グレン・グールドという人は,異色かもしれないが,天才ピアニストであったことは間違いない。バッハのゴルトベルク変奏曲のうち,晩年に録音した方のものや,平均律クラヴィーア曲集などは今でも僕の愛聴盤である。グールドは秋に亡くなったが,早くも没後27年も経つ。そのグールドは,カナダ国籍だったが,夏目漱石の「草枕」をこよなく愛し,繰り返し読んでいたということだ。
正直言うと,文豪夏目漱石の作品は,「坊っちゃん」,「吾輩は猫である」,「こゝろ」くらいしか今まで読んだことがなかった。かのグールドが「草枕」を愛読していたという情報に接して,それで興味を持ったのである。・・・・・・・「草枕」を読んでみた。すぐには読書感想が思い浮かばない。僕がかつて読んだ漱石の作品と比較すると,少し異色の作品ではなかろうか。グールドがこの作品を愛読していた理由を知りたい気になった。彼はこの作品のどんな点に惹かれたのであろうか。とても興味深い。
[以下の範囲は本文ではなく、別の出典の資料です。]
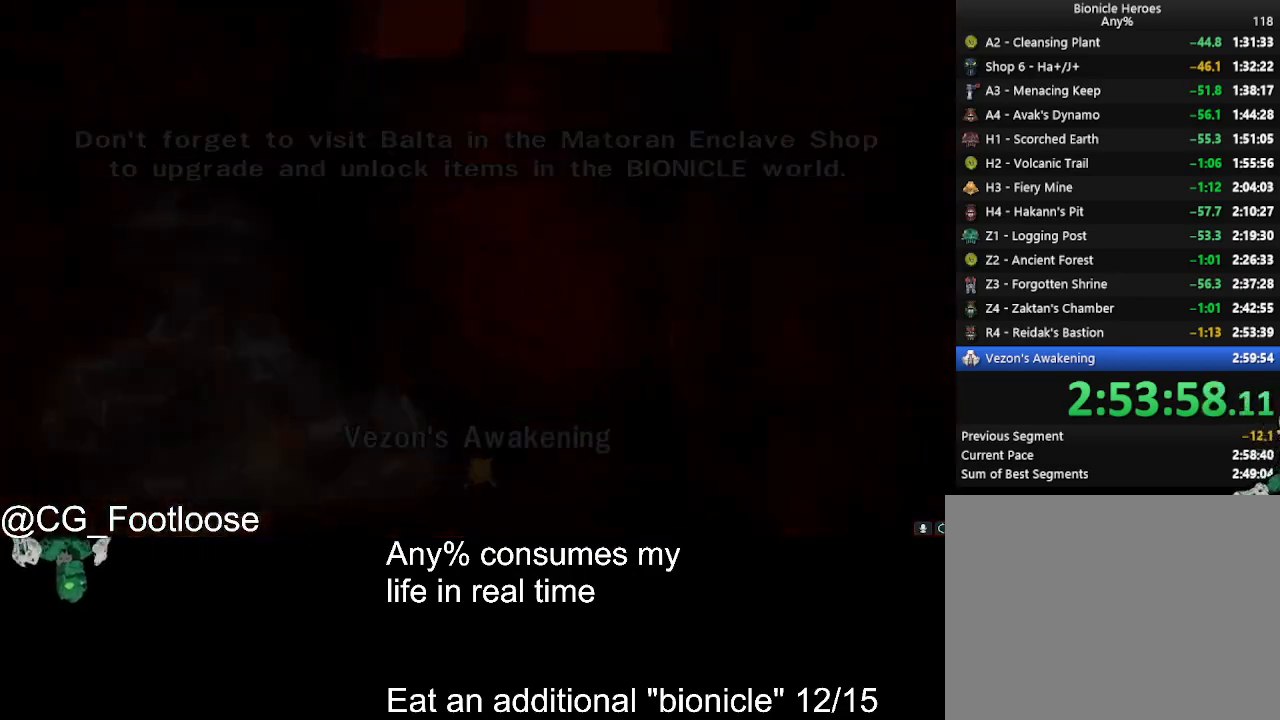
{"keys": [], "mouse": [], "events": [[50, "w", "up"], [84, "mouse_left", "up"]]}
漢文調の文章が延々と続くくだりにはいささかやっかいな思いをしたが,何となく魅力のある作品ではある。宿屋の庭付近から夜中に聞こえてくる小さな歌い声や,突如として湯気の中に浮かぶ女体,その他の自然描写などは幻想的ともいえる。また,その歌い声や女体の主は,出戻りの那美という女性であるが,彼女はこの小説においては極めて大きな存在である。また,随所に現れる人生や事象に対する内省的,洞察的な表現。繰り返すが,あのようなバッハを表現するグールドがこの「草枕」という作品のどんな点に惹かれたのかが知りたい。